31 Dec 2008

2008: meeting the challenges; 2009: more of the same

It's probably not very hard to work out that one reason for my writing this blog is to raise the profile of our Com World Series suite of telecoms sector discussion/networking/exhibition events. However, were I to do nothing more than copy text from our marketing materials and paste it here, I daresay I would get bored even faster than anyone reading these entries. For me at least, it's been fun to look out for telecoms-related news and then relate it to accounts of the people we meet and the things we hear while creating and attending these gatherings.

Reading back over my posts, I do notice that the need to promote our conferences seems to lead to my adopting a fairly optimistic tone when describing developments in the emerging markets in which we, our delegates and sponsors/exhibitors do business.

I make no excuses for this. A big part of my team's work is to keep reminding telecoms tech vendors of the technology requirements of operators in higher growth markets. We then strive to persuade the vendors that two days at a Com World Series show, meeting representatives of telcos from all over the region it serves, represents a time-efficient and cost-effective route to market. It therefore comes naturally to us to be bullish about growth prospects in the parts of the world in which we connect vendors with their customers and prospective customers.

However, in order to do this, I don't believe we have to misrepresent the positive buzz we experience in our conference rooms and exhibition areas. As recently as Saturday last week, I noted the optimism expressed by speakers at this month's Middle East region Com World Series event in Dubai.

However, it would be remiss of me not to acknowledge that this has been a challenging year for many of the people with whom we engage worldwide. If I were to confine my reading to telecoms industry news sources, I might be seduced into thinking that the countries and regions in which our friends and partners work are places typified by glad tidings of subscriber growth and market liberalisation. Of course, it's not possible to keep an eye on these parts of the world without getting a wider sense of what life there is really like. By talking with telecoms people from around the world, I am fortunate enough to hear from primary sources about the more difficult aspects of living and working in their various home (and adopted) countries. This adds colour and detail to the items I see on the TV news. More importantly, I get to see sensible people who go about their business very effectively in challenging environments. Further, the efforts of these people are combining to catalyse positive change - I am thinking in terms of things like:
  • how telecoms services reaching the world's less advantaged people quickly improves and enriches their lives
  • microfinance initiatives, sachet pricing and other measures designed to make services more affordable
  • green power technologies and innovative backhaul solutions designed to get services into remote and often impoverished areas
In this final blog entry of 2008, then, I find myself reflecting on the signs of trouble in the world of which my globe-trotting makes me more aware.
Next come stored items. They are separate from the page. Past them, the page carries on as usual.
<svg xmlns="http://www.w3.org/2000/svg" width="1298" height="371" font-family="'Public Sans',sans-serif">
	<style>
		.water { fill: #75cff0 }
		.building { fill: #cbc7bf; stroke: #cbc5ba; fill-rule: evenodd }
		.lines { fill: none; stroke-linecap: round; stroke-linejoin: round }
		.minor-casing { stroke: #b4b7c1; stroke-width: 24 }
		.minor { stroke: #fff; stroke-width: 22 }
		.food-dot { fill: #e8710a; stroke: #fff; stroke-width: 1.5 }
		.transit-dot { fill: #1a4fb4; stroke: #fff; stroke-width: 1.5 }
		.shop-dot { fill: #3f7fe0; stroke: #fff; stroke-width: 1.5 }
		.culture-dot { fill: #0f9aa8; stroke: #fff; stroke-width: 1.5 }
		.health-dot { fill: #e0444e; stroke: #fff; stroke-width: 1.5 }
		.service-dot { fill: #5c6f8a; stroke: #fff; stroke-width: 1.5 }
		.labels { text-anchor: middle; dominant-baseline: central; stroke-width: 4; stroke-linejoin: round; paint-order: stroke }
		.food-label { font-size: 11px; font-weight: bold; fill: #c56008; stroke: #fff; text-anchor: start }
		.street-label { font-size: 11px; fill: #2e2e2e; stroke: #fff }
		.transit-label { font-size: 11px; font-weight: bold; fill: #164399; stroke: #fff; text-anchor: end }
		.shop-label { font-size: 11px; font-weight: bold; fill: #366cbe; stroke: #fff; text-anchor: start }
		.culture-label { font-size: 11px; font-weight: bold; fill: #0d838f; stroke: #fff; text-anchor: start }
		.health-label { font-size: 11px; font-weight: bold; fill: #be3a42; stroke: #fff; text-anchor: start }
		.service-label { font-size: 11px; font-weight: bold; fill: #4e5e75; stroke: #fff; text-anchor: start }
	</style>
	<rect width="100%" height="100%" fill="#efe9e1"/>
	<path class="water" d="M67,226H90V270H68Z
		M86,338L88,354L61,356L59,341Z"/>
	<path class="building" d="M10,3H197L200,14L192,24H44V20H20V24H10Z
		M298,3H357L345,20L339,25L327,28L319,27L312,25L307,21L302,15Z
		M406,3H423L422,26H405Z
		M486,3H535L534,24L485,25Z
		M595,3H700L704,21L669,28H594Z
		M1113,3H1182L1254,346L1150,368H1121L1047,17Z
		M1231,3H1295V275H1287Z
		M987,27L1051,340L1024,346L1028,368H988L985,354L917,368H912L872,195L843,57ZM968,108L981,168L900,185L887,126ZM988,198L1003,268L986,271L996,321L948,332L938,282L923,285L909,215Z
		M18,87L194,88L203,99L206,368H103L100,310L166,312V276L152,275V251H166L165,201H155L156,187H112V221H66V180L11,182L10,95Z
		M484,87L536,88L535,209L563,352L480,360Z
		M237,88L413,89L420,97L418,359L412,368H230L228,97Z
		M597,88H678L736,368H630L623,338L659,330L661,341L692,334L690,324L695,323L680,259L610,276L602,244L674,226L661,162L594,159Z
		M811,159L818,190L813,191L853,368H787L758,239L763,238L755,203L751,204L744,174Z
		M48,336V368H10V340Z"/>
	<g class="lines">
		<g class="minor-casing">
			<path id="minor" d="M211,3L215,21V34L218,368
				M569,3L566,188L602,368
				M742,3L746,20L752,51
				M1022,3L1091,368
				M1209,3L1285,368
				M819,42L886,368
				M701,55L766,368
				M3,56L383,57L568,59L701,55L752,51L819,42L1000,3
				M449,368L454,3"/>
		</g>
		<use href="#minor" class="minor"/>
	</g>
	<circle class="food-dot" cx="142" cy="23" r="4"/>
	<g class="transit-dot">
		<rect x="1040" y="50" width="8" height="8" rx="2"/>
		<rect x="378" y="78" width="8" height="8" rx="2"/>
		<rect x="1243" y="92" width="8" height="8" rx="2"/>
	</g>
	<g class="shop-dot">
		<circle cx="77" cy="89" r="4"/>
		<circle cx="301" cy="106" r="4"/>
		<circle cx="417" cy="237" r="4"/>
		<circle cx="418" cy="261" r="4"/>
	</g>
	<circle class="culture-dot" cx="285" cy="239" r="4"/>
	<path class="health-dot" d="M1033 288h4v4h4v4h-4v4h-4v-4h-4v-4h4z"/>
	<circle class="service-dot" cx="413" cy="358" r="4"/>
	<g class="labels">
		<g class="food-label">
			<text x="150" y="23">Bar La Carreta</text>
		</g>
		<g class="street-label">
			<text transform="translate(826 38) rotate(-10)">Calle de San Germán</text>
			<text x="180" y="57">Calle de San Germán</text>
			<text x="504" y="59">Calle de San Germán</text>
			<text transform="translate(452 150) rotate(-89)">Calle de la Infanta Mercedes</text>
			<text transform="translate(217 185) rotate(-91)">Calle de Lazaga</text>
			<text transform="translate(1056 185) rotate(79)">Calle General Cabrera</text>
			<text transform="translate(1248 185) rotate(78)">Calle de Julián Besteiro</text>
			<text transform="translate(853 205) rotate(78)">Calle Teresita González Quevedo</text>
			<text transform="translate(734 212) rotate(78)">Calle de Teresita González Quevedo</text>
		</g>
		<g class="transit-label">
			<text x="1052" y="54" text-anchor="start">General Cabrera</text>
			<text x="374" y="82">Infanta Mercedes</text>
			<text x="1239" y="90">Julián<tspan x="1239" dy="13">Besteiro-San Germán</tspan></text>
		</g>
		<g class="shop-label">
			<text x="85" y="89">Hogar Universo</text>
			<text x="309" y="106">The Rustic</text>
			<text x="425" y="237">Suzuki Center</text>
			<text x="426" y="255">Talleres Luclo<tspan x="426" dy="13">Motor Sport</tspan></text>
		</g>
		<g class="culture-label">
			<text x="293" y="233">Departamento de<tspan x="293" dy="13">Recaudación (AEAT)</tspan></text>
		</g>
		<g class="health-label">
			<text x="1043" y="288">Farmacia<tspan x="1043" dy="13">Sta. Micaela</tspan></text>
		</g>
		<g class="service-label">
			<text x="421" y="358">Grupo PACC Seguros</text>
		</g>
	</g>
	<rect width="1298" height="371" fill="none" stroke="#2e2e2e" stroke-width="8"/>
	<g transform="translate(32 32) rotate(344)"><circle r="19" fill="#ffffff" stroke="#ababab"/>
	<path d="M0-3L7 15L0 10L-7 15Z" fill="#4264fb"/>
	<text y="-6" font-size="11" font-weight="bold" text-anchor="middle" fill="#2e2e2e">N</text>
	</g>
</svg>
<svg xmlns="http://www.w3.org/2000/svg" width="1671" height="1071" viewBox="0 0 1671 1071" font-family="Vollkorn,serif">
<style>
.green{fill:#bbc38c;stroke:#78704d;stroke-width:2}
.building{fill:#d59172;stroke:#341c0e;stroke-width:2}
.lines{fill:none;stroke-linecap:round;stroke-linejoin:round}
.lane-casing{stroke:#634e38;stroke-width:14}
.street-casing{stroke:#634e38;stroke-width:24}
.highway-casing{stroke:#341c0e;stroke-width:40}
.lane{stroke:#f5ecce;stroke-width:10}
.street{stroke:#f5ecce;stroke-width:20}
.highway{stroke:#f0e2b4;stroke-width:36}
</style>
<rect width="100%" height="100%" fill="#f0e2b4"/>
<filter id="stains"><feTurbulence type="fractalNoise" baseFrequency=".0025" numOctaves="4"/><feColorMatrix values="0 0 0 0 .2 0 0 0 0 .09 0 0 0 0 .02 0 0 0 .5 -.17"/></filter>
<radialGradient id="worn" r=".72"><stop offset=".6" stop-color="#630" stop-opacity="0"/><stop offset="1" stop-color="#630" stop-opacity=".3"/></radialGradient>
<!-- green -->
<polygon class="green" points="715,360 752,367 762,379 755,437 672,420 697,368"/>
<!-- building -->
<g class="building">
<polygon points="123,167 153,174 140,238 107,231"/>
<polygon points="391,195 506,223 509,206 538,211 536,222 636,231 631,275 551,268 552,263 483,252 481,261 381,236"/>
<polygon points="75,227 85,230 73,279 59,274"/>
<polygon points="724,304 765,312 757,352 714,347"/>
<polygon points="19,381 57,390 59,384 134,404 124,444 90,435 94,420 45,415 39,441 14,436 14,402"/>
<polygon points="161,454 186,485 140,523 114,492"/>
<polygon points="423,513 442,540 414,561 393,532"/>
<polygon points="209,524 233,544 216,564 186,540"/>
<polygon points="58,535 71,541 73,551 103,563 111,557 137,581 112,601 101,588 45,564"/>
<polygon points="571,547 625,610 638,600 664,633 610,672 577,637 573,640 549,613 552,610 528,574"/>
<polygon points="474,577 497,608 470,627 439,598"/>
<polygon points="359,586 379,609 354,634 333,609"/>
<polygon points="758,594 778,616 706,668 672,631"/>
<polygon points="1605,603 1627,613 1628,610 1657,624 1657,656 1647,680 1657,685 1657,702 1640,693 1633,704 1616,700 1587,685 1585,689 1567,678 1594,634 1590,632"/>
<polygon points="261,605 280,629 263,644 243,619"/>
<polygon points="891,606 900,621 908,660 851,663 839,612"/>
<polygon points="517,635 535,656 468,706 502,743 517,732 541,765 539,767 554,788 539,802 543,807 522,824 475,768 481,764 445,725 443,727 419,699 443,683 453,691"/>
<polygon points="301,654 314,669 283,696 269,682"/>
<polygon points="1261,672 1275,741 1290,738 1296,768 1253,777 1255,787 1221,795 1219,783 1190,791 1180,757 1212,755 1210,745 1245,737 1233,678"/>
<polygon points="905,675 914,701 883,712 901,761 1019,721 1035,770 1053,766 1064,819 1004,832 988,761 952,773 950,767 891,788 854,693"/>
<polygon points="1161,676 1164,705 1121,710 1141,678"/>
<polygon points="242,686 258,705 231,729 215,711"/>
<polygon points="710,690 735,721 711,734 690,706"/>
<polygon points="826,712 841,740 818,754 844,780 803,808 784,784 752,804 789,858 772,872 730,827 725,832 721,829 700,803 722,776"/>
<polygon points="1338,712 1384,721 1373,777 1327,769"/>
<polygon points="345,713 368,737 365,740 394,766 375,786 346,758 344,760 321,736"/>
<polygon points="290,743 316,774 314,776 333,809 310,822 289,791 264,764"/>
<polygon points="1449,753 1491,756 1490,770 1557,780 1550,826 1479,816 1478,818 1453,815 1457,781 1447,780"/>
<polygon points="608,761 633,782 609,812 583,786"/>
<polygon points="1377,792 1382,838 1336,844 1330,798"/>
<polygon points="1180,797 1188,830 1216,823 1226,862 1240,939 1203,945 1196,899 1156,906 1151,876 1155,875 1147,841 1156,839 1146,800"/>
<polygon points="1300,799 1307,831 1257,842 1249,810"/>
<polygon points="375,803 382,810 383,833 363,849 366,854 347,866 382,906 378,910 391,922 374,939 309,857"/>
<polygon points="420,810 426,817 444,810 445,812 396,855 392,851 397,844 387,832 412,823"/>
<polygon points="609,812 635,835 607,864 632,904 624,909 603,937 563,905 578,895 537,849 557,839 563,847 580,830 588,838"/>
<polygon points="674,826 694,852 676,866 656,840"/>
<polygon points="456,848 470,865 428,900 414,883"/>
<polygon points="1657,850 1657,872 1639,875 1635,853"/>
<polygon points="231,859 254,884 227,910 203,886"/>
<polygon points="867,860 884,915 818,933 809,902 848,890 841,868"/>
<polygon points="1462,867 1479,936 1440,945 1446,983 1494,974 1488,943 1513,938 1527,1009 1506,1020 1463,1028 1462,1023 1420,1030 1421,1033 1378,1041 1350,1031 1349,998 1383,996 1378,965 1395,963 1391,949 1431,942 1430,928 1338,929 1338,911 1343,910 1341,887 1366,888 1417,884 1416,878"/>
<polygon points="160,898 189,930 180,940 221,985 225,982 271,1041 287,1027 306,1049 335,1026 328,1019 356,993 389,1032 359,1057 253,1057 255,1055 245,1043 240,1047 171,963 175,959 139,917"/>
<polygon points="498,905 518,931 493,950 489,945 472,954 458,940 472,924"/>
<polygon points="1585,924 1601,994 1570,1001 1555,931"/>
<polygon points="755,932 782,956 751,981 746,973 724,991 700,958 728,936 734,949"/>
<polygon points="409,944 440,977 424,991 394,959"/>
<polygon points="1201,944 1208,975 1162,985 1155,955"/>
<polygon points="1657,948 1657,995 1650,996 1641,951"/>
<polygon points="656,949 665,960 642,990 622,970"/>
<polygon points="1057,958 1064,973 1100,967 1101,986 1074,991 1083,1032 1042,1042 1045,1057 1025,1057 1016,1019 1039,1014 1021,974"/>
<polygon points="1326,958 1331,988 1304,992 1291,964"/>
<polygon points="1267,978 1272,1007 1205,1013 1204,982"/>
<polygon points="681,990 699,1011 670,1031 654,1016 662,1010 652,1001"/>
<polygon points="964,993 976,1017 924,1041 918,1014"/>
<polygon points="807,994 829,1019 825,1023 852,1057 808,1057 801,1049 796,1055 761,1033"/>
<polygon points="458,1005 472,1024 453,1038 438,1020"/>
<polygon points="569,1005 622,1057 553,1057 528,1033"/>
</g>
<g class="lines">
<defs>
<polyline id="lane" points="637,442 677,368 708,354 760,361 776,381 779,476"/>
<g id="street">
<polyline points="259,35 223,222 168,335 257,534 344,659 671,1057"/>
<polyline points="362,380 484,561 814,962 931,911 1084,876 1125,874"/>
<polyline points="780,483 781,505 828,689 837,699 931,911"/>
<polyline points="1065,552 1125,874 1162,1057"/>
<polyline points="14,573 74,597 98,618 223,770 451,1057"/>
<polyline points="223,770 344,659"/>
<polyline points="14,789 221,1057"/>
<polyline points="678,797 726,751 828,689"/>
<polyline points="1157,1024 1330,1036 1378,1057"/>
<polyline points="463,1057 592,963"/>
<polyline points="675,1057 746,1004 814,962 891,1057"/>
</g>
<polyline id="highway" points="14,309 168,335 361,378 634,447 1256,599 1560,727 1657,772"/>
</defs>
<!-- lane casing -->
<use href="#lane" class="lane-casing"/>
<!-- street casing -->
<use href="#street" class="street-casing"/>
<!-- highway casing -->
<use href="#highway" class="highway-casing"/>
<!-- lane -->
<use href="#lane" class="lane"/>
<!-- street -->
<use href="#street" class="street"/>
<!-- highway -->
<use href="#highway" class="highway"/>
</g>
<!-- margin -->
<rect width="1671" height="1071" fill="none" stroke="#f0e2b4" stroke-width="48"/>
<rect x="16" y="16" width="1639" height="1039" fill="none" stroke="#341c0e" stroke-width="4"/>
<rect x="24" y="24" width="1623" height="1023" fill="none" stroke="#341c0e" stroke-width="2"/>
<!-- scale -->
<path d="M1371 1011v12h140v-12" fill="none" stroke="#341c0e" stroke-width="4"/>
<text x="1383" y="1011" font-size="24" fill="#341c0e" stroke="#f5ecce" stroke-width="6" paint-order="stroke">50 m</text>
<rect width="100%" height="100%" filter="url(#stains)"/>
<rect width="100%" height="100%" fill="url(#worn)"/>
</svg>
A news item which resonated for me last week was one picked up by myriad telecoms blogs and news portals, orginiating, I believe from this Reuters report. This was widely covered, so I won't repeat every detail here. To summarise, the story concerns a Nokia store in India being attacked by protestors enraged by the fact that the handset maker's mapping software shows Indian-claimed Kashmir as being within the borders of Pakistan. I was immediately reminded of a similar problem experienced by the Com World Series team. Some time ago, brochures were designed to promote our annual India & South Asia region event. One graphic element of the brochure was a map of the region from which delegates were to be gathered. The designer unwittingly committed much the same faux pas with regard to Kashmir as Nokia's mappers seem to have done. A contact in India was kind enough to point this out before the brochures were put in the mail - but once they had been printed... you live and learn...

Last week's Reuters story notes that "political sensitivities are an increasing problem for map making software vendors - such as how to deal with disputed borders or even national claims on areas such as Taiwan or Cyprus", going on to add that "back in 2001, Panasonic had a 12 month ban import imposed on it for selling phones in China which listed Taiwan as a separate country on the internal phonebook."

Our business has faced more serious and more costly problems than that in 2008. For example, the 2009 iteration of the India & South Asia conference, which was meant to take place early in the new year, has been pushed back to May as a result of the recent terrorist attack on Mumbai, the host city for the event. This is not without precedent. Earlier this year, our East Africa Com event was shifted from Nairobi to Dar es Salaam as a result of the unrest in Kenya following on from the disputed election results of December 2007.

On my own travels, I was lucky enough to spend a couple of weeks roaming around South America this year, working to boost attendance at our annual Americas Com event. One stop on the tour was Bolivia, where I visited operators in two cities, Santa Cruz and Cochabamba. In both of these, we could not fail to notice signs of the differences over the exploitation of energy resources which underlie recurring political crises. My understanding is that there exists a resultant desire for greater autonomy for some of the country's regions. We saw a demonstration in one city and plenty of related grafitti in the other.

These observations notwithstanding, I am choosing to face 2009 with determination to overcome any obstacles to my own aims which created by economic turmoil and political conditions. This is made easier by the great spirit and good fellowship I find among many, many telecoms people worldwide who face far greater levels of challenge than I or my team ever have to detal with. On that note, I wish you all a Happy New Year.